In a new paradigm, consumers should also be embraced as participants and producers of information. One example that demonstrates the chang-
ing consumer role is a website called patientslikeme.com, an online community for patients with amyotrophic lateral sclerosis (ALS). On the site, patients share detailed information about themselves, their treatments, and their symptoms, building a warehouse of shared experiences and data. It is a highly sophisticated site built to accelerate the transfer of knowledge about what works and what does not from a patient perspective. It has been described as having information on the disease progression and history of more than 1,600 ALS patients—twice the number in the largest ALS trial in history. Remarkably, even before the trial results on lithium use for ALS were published, 50 patients worldwide had elected to start taking lithium
in collaboration with their doctors and were tracking their progression and blood levels on the site. This is more than twice the number of patients who were in the clinical trial itself. The site has data on historical forced vital capacity, the ALS Functional Rating Scale, and a standardized symptom battery. This example is compelling because it invites us to revisit our basic assumptions about the sources and uses of clinical data and about the nature and structure of the research process itself.

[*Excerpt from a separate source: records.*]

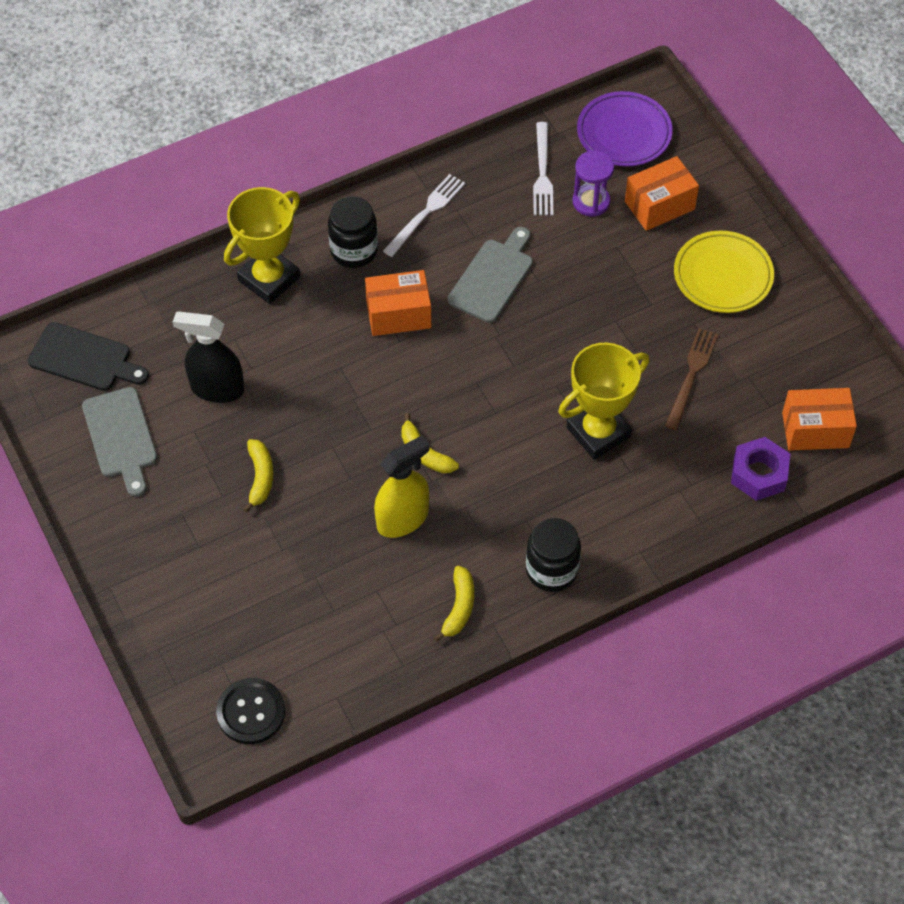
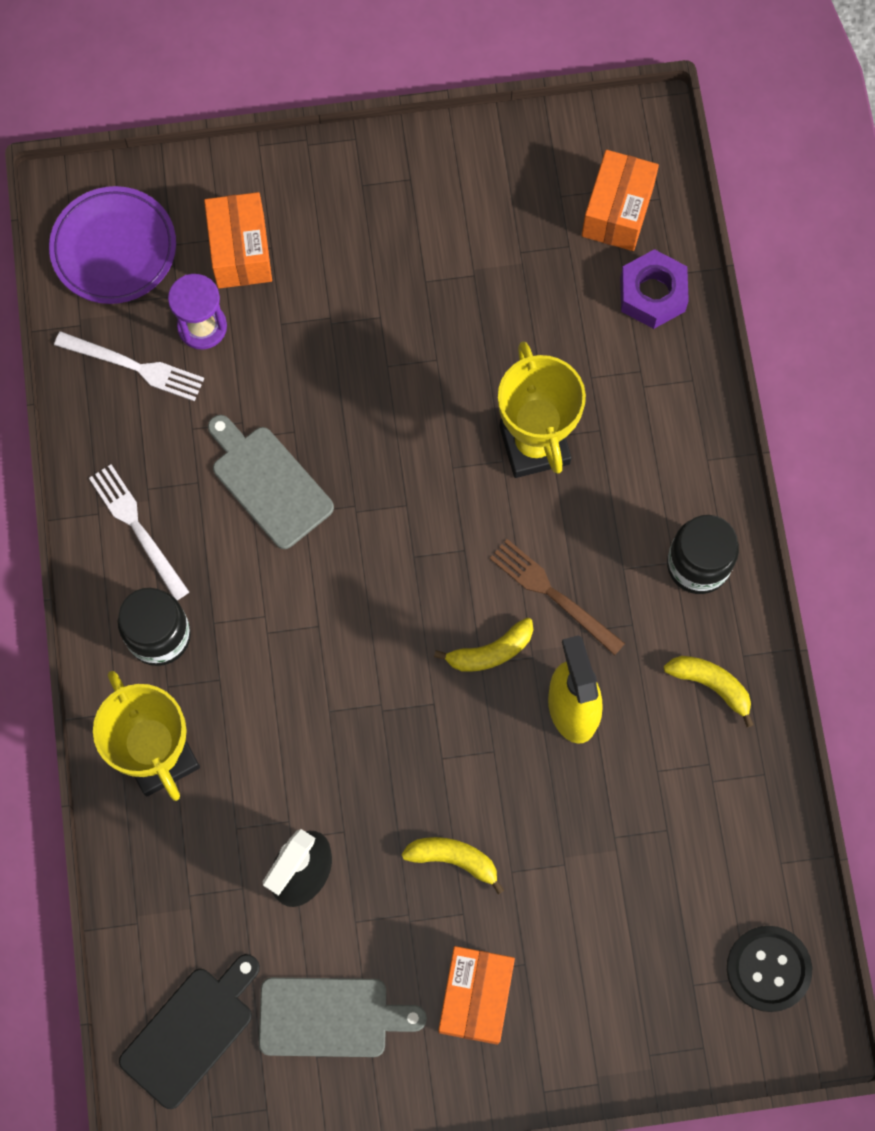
camera: 70 degrees left, 15 degrees up
(398, 314) = (279, 614): orange box -> orange box (475, 997)
(691, 375) = (496, 312): brown fork -> brown fork (553, 594)
(723, 276) = (371, 222): yellow plate -> none

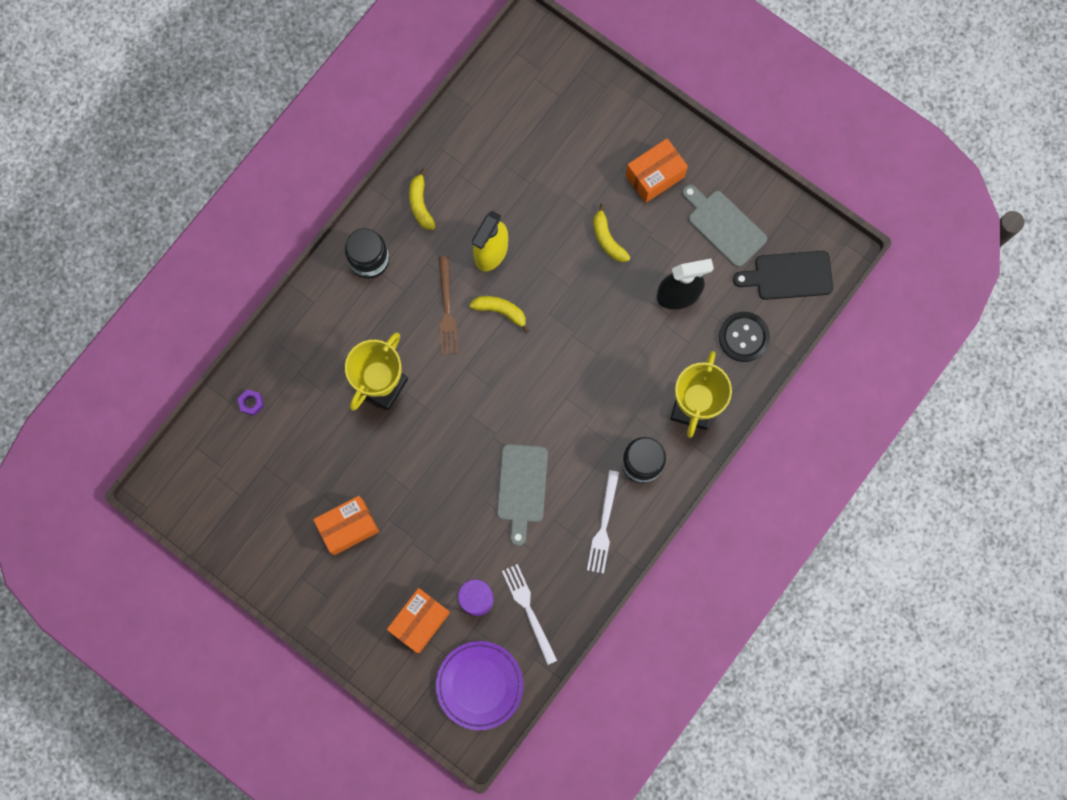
camera: 135 degrees left, 5 degrees up
(617, 211) = (222, 460): orange box -> orange box (348, 527)
(652, 294) = (251, 403): purple nut -> purple nut, size x0.53
(768, 969) = (522, 72): black button -> black button (743, 337)

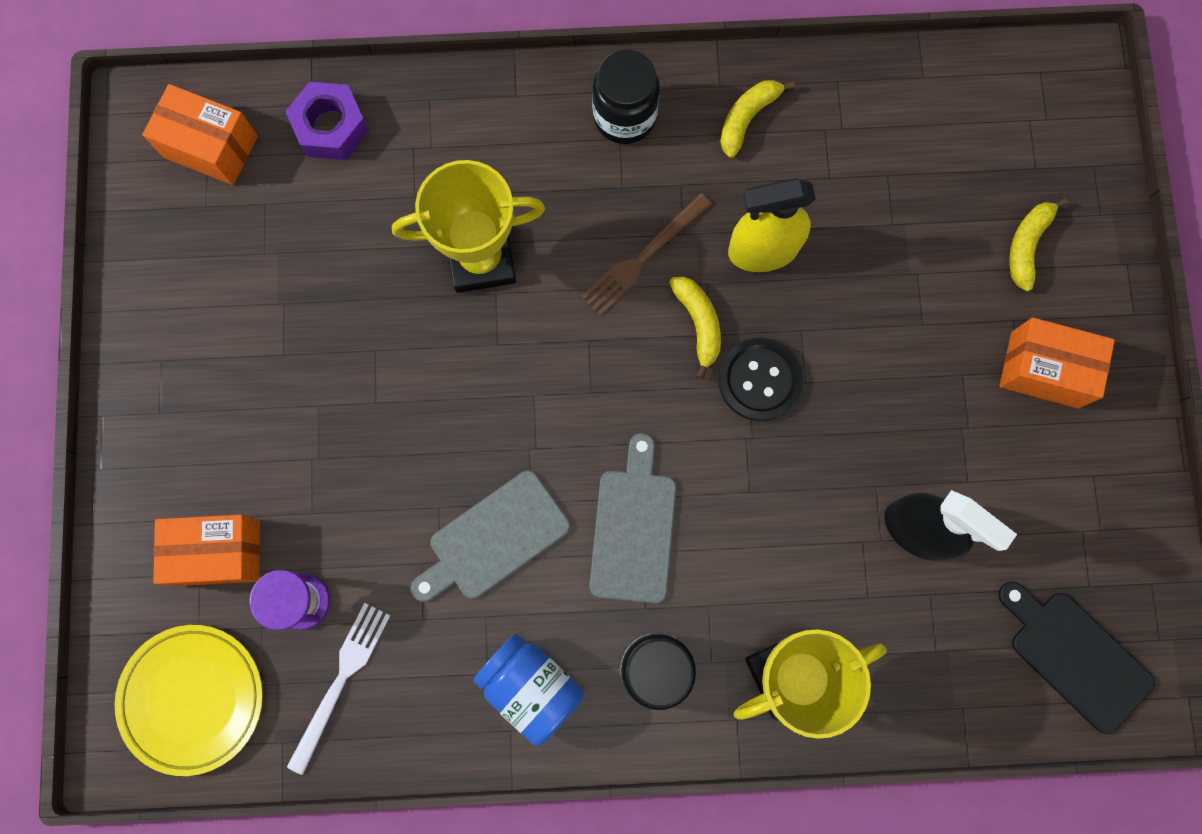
camera: 50 degrees right, 0 degrees up
(251, 403) = (331, 127): purple nut -> purple nut, size x1.89
(348, 527) = (269, 366): orange box -> orange box (210, 147)
(479, 685) = (193, 698): purple plate -> yellow plate
(603, 525) = (531, 687): white fork -> blue jar
(607, 239) = (908, 379): yellow banana -> yellow banana (1027, 245)
(724, 225) = (1062, 512): grey cutting board -> grey cutting board (634, 528)
(743, 337) = (939, 664): black button -> black button (759, 380)

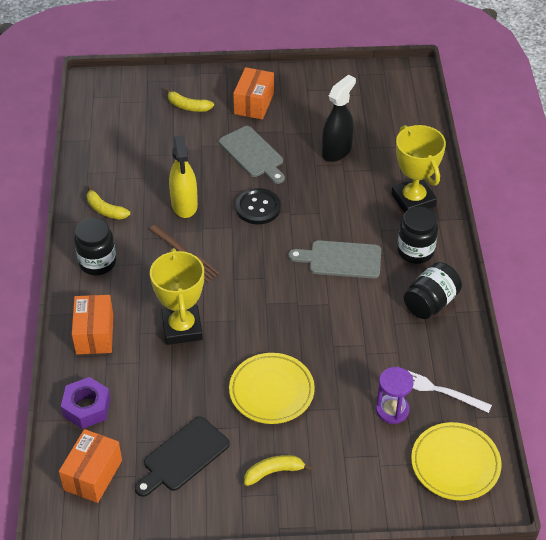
camera: 90 degrees left, 30 degrees down
(218, 552) = (365, 456): orange box -> orange box (94, 334)
(349, 405) = (271, 391): none -> yellow plate
(493, 539) = (350, 320): grey cutting board -> grey cutting board (253, 154)
(531, 687) = (430, 303): blue jar -> black jar
(698, 324) = (225, 232): yellow banana -> yellow banana (273, 472)
(1075, 656) = (394, 100): black cutting board -> black cutting board (183, 456)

The future offers enormous possibilities. What if we create a climate of trust with a policy framework that truly enables information liquidity? What if we engage stakeholders in a constructive forward-looking process that prioritizes the creation of value for the participants? What if we embrace alternatives that involve and reward consumers for participating? What if we focus on the infrastructure requirements to push more questions to the data as opposed to trying to bring all the data to every question? What if we set our sights on a collective effort to address a small set of high-priority, public-good objectives using this new approach and enjoy some rapid learning?
Our “what if’s” present many challenges—but those challenges exist now with our traditional approaches and are unlikely to go away. The goal of getting actionable data as quickly as possible to the people who need to make decisions every single day should drive the solutions. Improving health and health care depends on it.